Grosz et Heartfield déconstruisent pour reconfigurer les moyens de la perspective par le déplacement et la figuration des raccords spatiaux. Par exemple, sur les pages quatorze et quinze, les droites obliques se répondent d’une image à l’autre, traversent les éléments visuels, les reproductions pour les coordonner. À l’intérieur des images, elles représentent la sérialisation et la diffraction des foyers de la perspective. Tandis que les droites obliques tracées par les rédacteurs, au bas à droite, non seulement rappellent et ajoutent des lignes de fuites à la perspective mais figurent le raccord lui-même. La mise en page de Dada Sinn der

Welt expose et transforme les lignes de perspective en motifs déconstruits. Elle décompose

pour sérialiser et exposer les éléments du cadre, les moyens de composition de l’harmonie.

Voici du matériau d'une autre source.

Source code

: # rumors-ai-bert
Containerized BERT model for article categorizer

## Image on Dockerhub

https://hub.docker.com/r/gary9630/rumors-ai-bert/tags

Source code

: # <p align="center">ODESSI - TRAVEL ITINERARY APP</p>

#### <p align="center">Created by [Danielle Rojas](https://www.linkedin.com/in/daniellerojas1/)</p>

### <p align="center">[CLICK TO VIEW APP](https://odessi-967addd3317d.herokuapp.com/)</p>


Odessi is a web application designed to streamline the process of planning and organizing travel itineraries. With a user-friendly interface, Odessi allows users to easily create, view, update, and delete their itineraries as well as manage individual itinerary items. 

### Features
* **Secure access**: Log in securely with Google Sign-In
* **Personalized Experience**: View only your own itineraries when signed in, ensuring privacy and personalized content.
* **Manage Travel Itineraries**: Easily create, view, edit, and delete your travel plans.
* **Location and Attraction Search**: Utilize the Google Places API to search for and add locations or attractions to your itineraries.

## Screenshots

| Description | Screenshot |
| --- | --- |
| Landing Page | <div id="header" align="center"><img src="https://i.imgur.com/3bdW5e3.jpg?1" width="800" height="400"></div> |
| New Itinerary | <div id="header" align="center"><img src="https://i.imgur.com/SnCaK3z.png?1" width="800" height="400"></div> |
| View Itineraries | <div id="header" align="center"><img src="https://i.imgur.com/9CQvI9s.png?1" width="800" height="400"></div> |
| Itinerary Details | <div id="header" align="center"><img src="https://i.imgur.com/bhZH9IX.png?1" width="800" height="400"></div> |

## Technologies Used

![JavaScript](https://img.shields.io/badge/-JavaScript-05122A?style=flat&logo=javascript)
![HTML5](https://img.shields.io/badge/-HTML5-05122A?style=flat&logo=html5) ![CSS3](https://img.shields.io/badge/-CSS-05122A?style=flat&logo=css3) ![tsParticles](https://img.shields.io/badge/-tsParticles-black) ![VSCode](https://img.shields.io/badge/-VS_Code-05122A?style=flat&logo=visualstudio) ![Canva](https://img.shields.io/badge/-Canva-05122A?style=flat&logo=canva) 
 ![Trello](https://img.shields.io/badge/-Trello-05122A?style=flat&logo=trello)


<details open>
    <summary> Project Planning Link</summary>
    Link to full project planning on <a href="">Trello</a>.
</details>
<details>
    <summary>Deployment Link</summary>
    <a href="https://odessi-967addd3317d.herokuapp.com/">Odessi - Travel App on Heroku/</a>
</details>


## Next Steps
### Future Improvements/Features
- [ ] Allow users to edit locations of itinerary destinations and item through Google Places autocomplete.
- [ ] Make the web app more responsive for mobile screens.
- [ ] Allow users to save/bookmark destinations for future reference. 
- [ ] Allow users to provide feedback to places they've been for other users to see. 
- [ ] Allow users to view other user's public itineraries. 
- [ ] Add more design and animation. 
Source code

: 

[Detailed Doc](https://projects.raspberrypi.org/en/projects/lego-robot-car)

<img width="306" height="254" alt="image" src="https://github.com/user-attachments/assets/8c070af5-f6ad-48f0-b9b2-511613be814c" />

Du point de vue de la structure, la déconstruction et la diffraction de la perspective ouvrent le champ, comme le montre les relations spatiales, formalisées par les lignes de raccords entre les différentes œuvres, compositions et pages. Puisque la perspective délimite et régit le champ visuel spatial, Dada Sinn der Welt en la décentrant, en décuplant les points de fuite, étend le champ spatial et le reconstruit entre les images et les mises en pages. La structure de la perspective est déplacée et exposée comme un cadre complexe dont l’harmonie se fonde sur la fragmentation des ouvertures. L’espace de mise en page est invité à prendre part aux questions dynamiques dépliées sur plusieurs espaces, au fil de la segmentation des pages.